We have nothing to fear but fear itself” said Roosevelt when he launched his attack on the Depression. In a time of terrorism and wars against terrorism the words of President Roosevelt are more relevant than ever. The world must not be panicked by terrorism into forgetting the values of democracy that traditionally won support for the United States itself around the world.

Let’s be clear. Protecting democracy by violating human rights is a consequence of fear. The Constitution of the United States, indeed the whole central meaning of the United States, is about being fearless. In war and peace such leaders as President Roosevelt, President Lincoln and Prime Minister Churchill were fearless.

What then might a New Deal for the United Nations look like?
 
  1. New powers need to be vested in the Secretary-General. He/she needs sometimes to be able to speak for the General Assembly when the General Assembly is too divided to speak well for itself. The Secretary-General, in addition to his/her other duties, needs to be a stronger spokesperson for the General Assembly, for the smaller and weaker of this world.
  2. The Secretary-General needs to be a good manager as well as a good diplomat. He/she should have proven experience in managing - skills that go beyond the mere symbolic or the simple bureaucratic heading up of an office or department. For a new UN, A Top Bureaucrat as Top Diplomat would be deadly.

Stored entries:
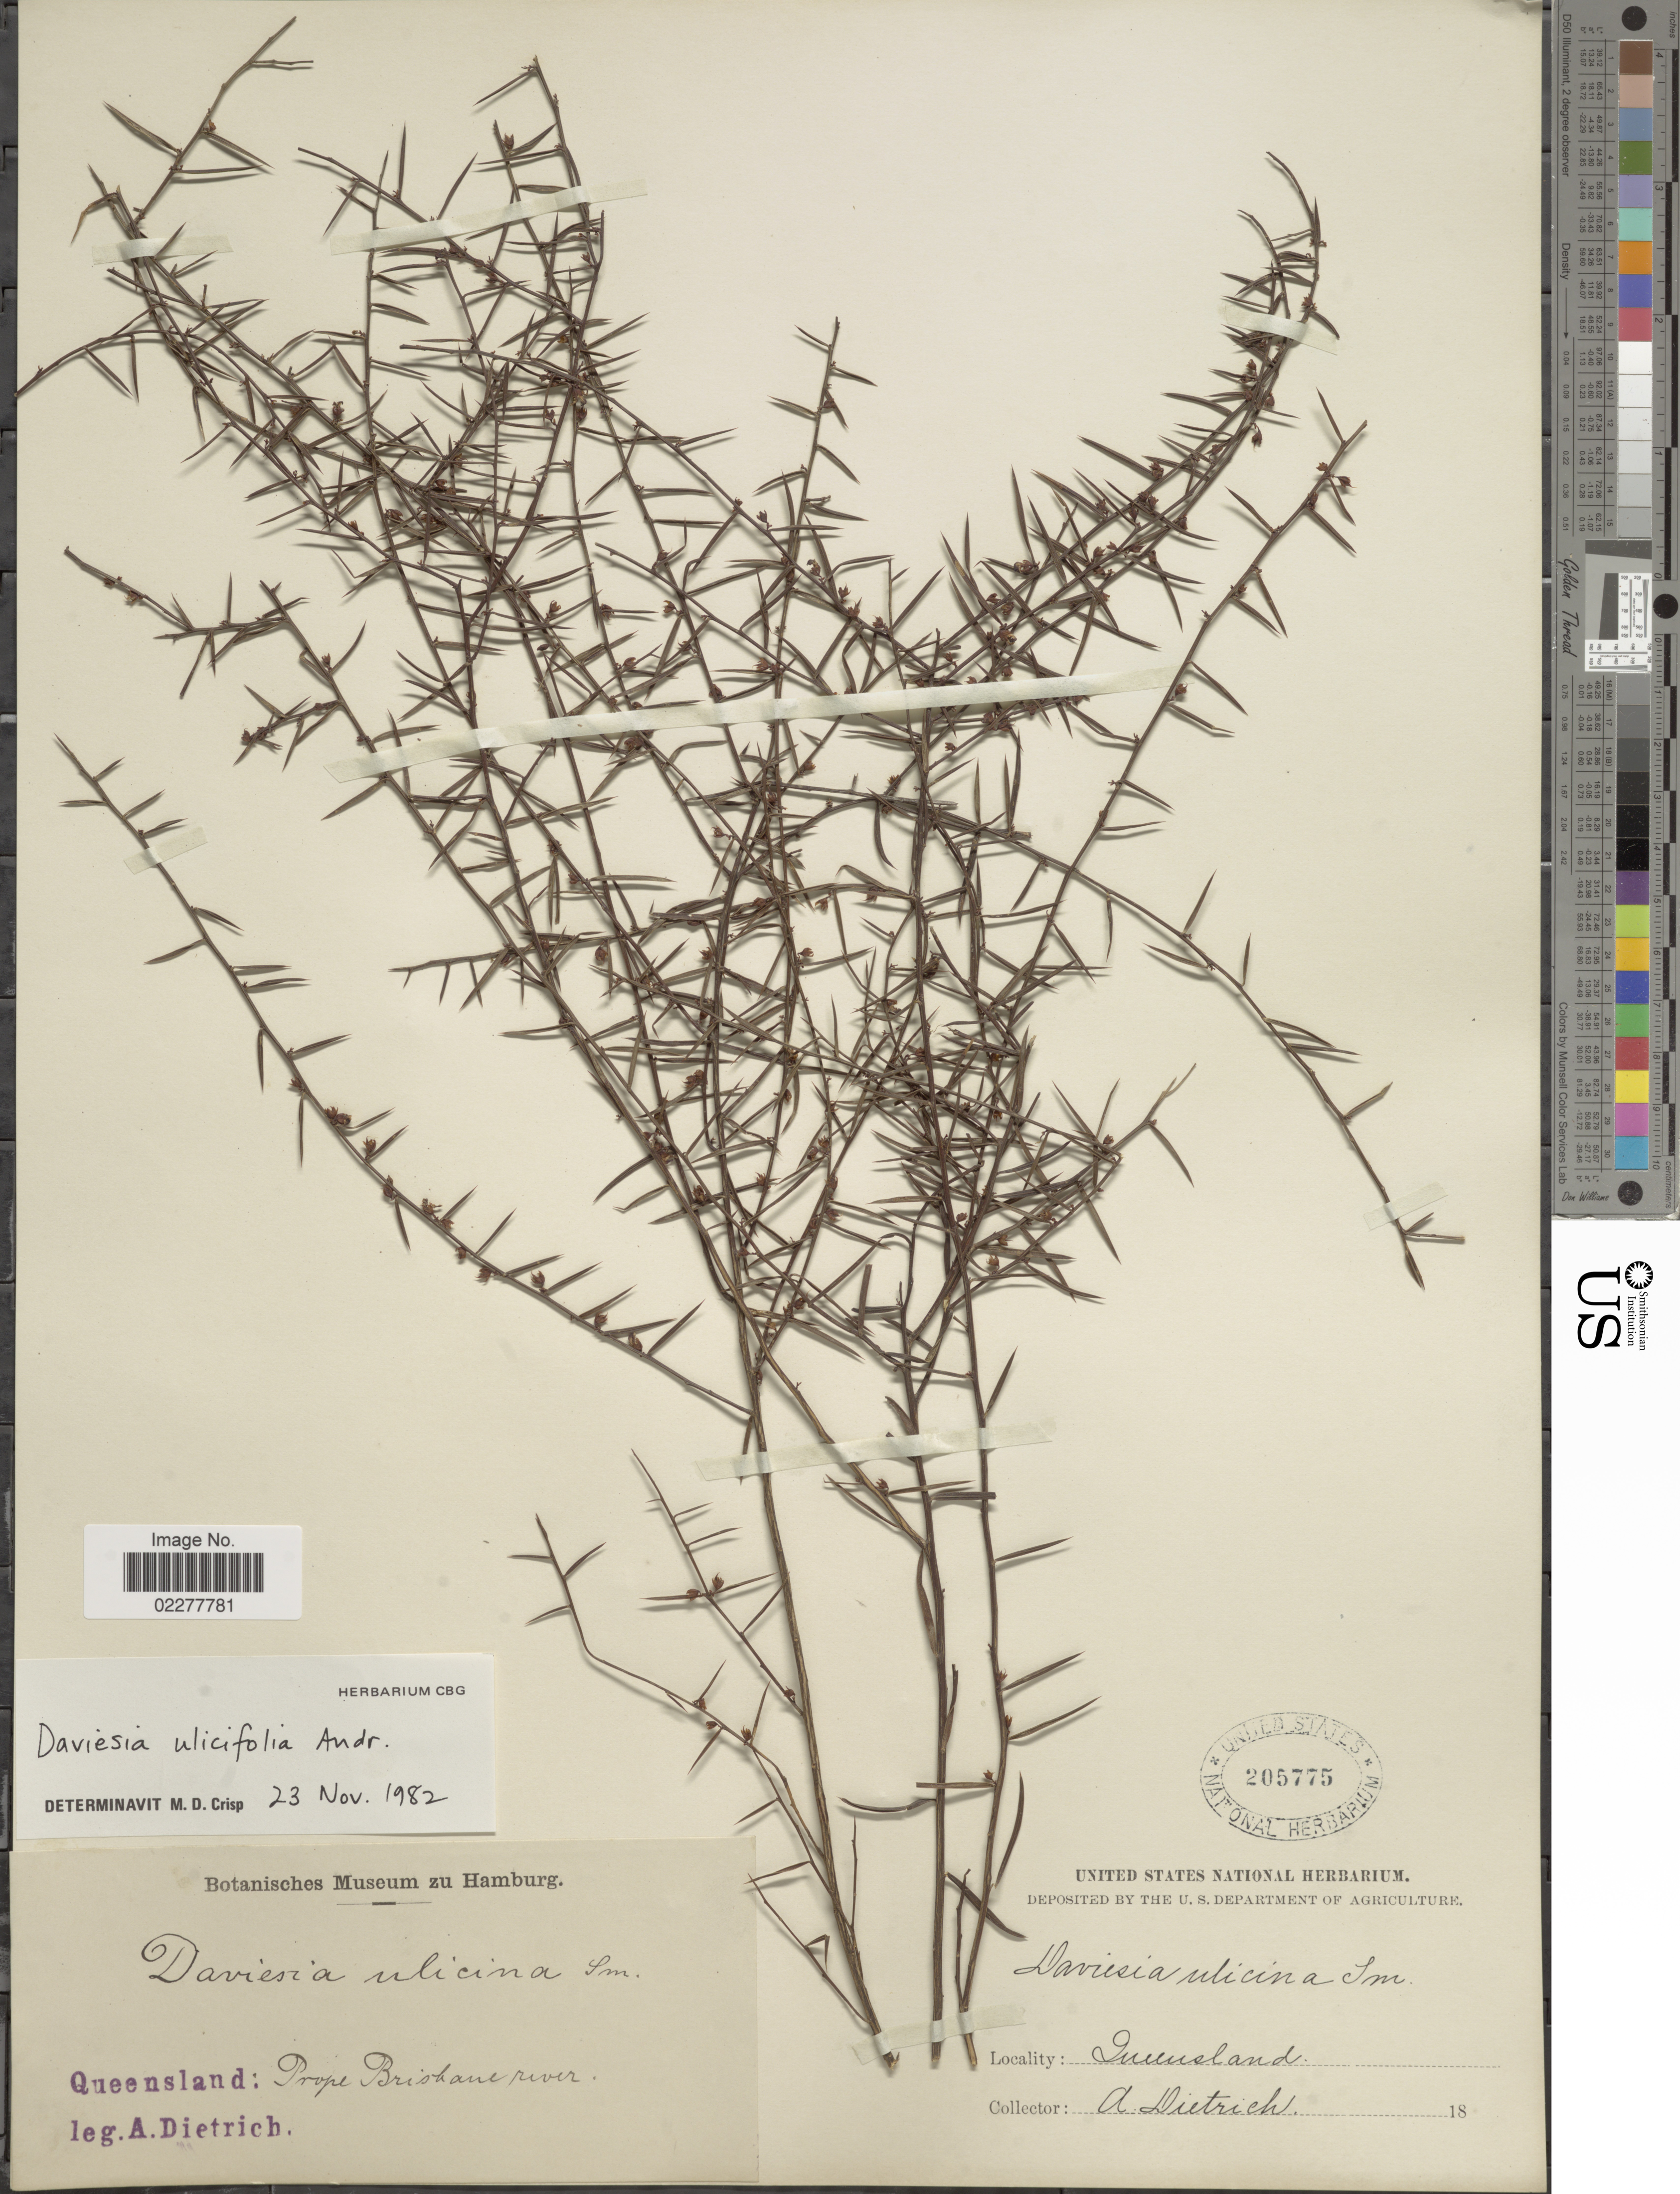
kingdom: Plantae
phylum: Tracheophyta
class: Magnoliopsida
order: Fabales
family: Fabaceae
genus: Daviesia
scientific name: Daviesia ulicifolia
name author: Andrews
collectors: A. Dietrich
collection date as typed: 18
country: Australia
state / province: Queensland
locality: Prope Brisbane river.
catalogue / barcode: US 205775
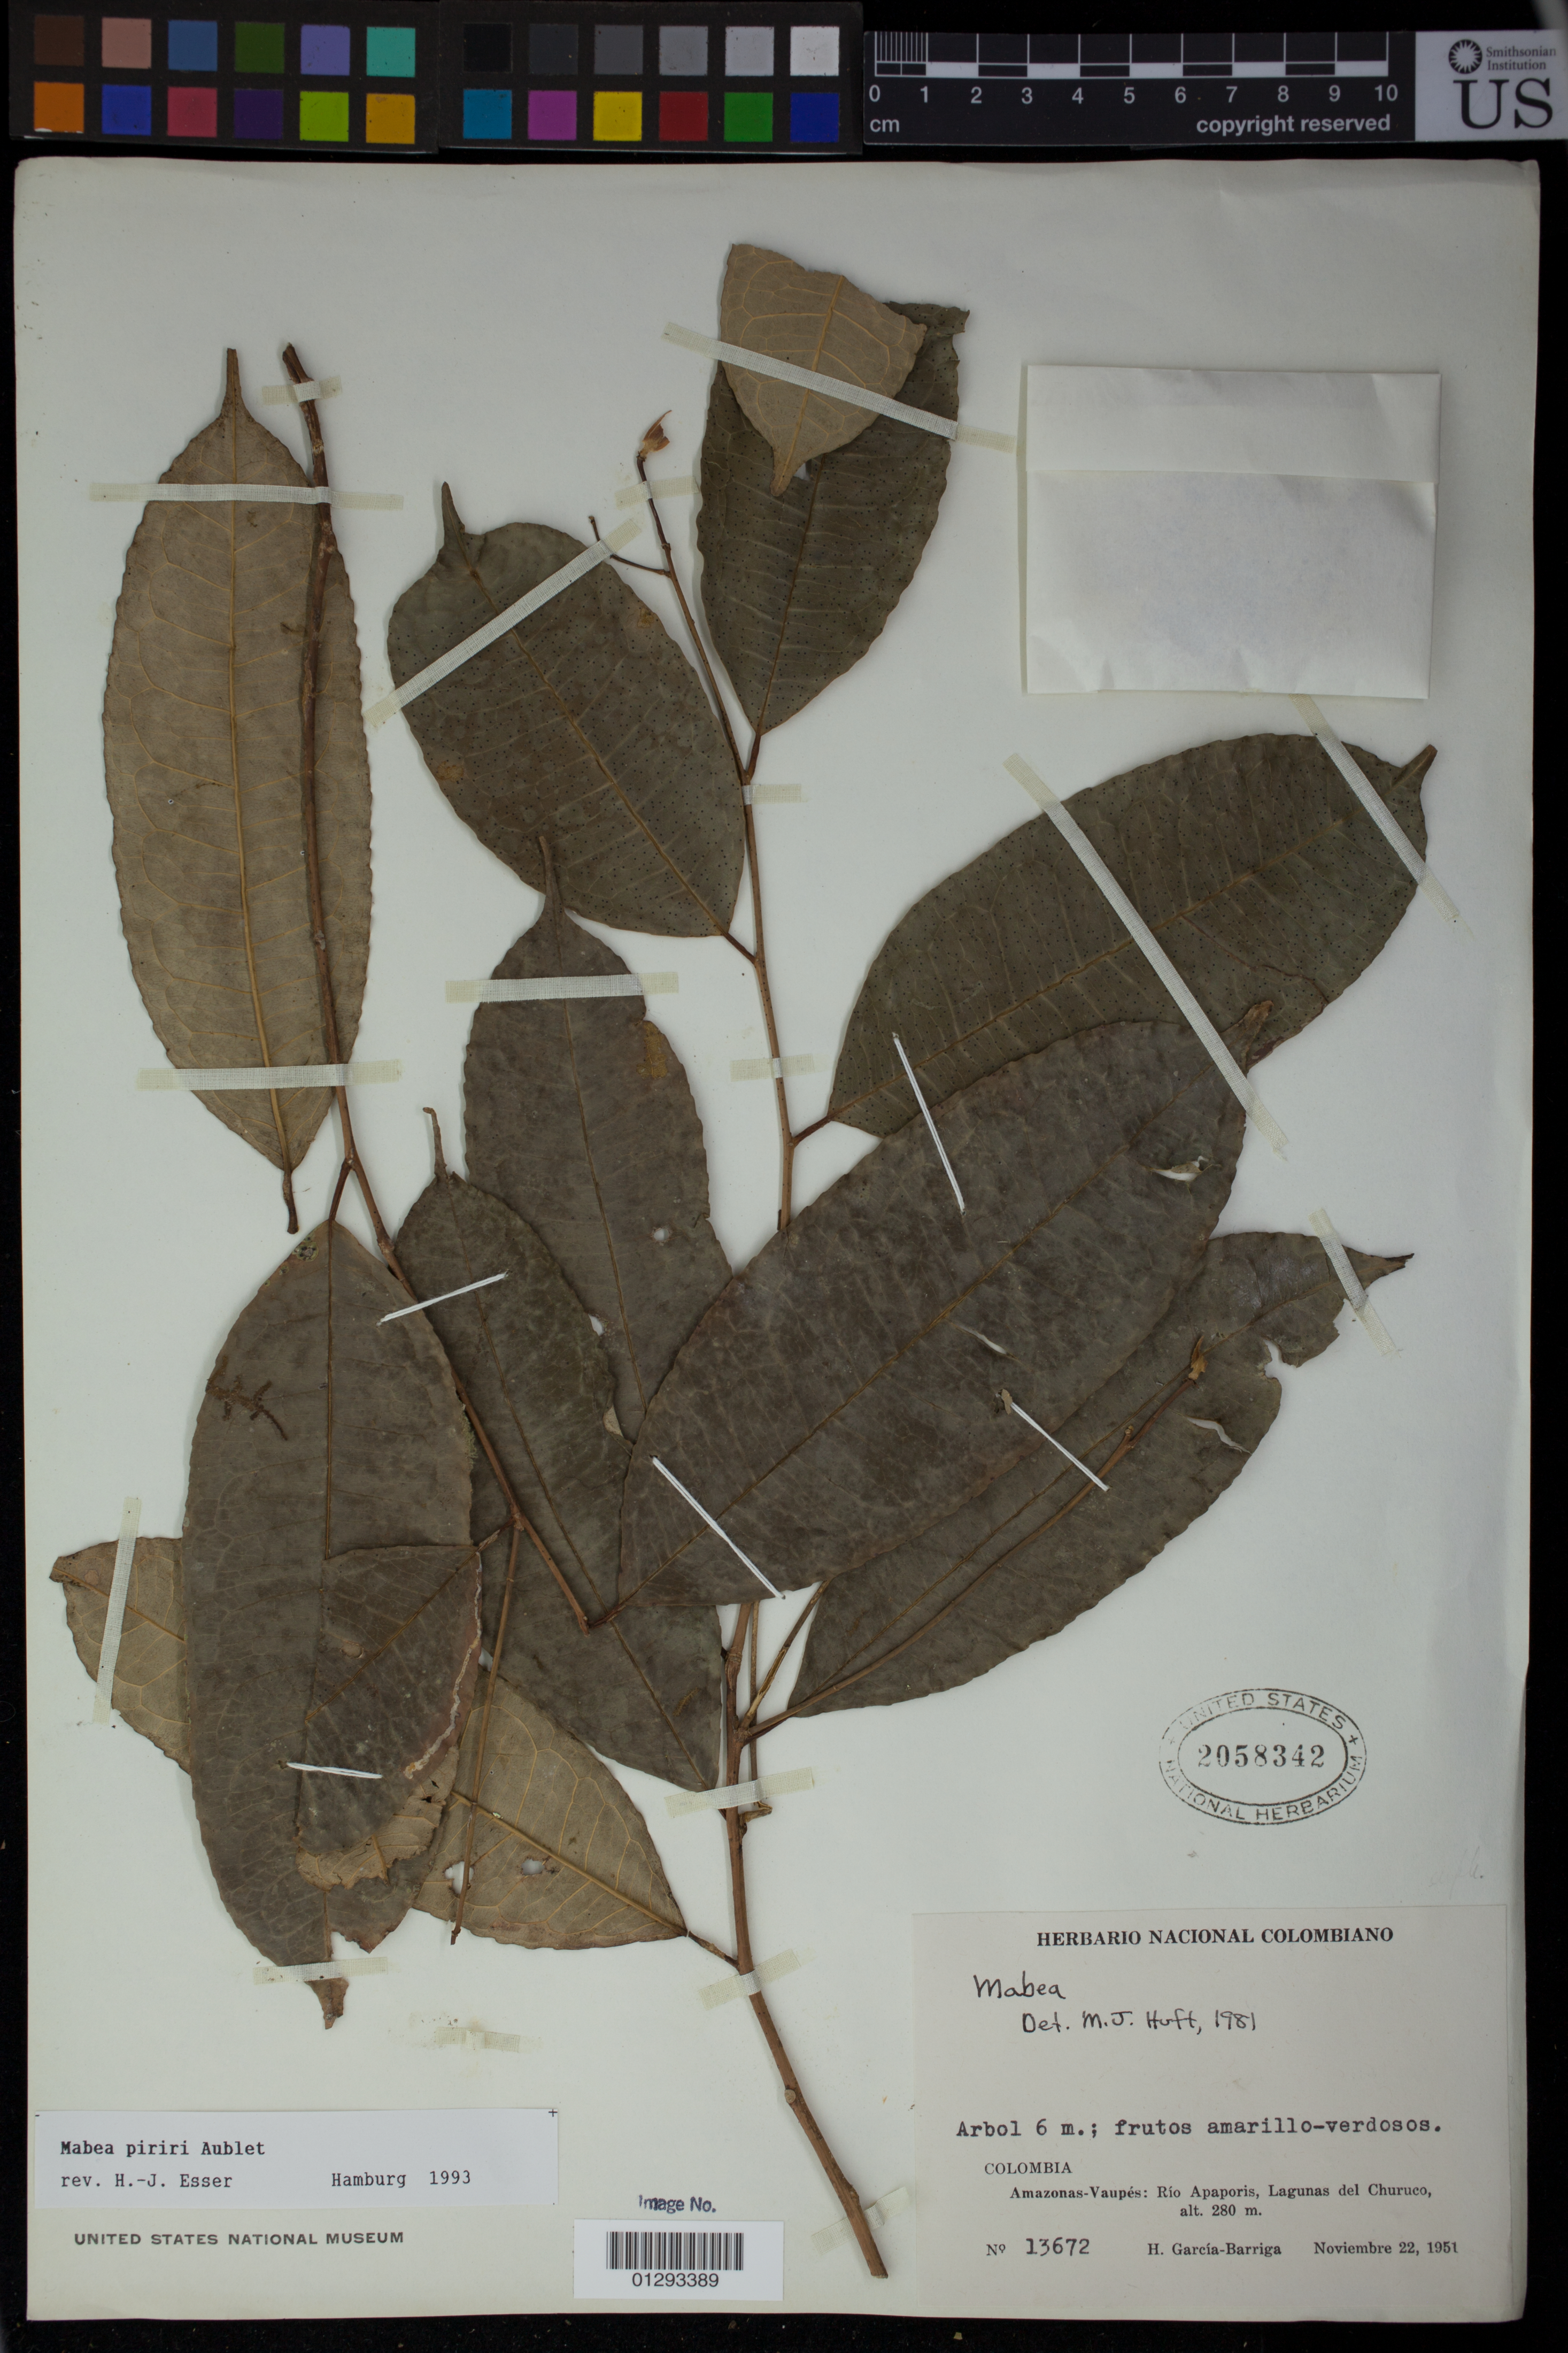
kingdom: Plantae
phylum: Tracheophyta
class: Magnoliopsida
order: Malpighiales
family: Euphorbiaceae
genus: Mabea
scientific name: Mabea piriri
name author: Aubl.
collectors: H. García Barriga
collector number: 13672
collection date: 1951-11-22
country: Colombia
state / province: Vaupes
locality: Amazonas - Vaupes: Rio Apaporis, Lagunas del Churuco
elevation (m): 280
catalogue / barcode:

[WHAT YOU SHOULD DO] Write the next part of the essay on a New Deal for the United Nations, starting right after its final sentence.

[RESPONSE]
  3. The New Deal would see a new championing of the very poor and the very weak by a new version of the office of the Secretary-General. In the US historical experience, as with minorities in many countries, African Americans often felt more secure and more protected by federal rather than by state or local government. The weaker members of the United Nations should be able to feel better protected by the Secretary-General than they would by relying on the General Assembly alone. As Secretary-General he/she should have the special powers necessary to redress the balance of the General Assembly versus the Security Council.
  4. The devolution of global responsibilities from UN New York to international agencies in the UN family of organizations should be encouraged. It is, in any case, a more or less natural trend that organizations like the World Health Organization and the UN High Commissioner for Refugees have ever-increasing expertise and freedom to deal with problems in their own bailiwick.
  5. The link between the UN Secretary-General’s office and those of the directors of organizations in the UN family should be strengthened. Weaker, poorer and less-well represented countries can then even better make their case to, say, the World Health Organization. They might thus strengthen their case for assistance in the struggle against HIV/AIDS, for example, knowing that their voices have a direct avenue into the UN Secretary-General’s office also.  
  6. In New Deal fashion, the most powerful actors in the UN must ally themselves now with the weakest. This means enlargement of the Security Council to reflect new realities. It also means, not curtailment of the General Assembly, but the transfer of some of its powers to the Secretary-General. This would make for a slightly less exclusive club in the Security Council and a stronger champion of the General Assembly in the office of the Secretary-General. For issues of a certain magnitude the Council members would still be at the centre of events and comfortable behind their solid veto powers.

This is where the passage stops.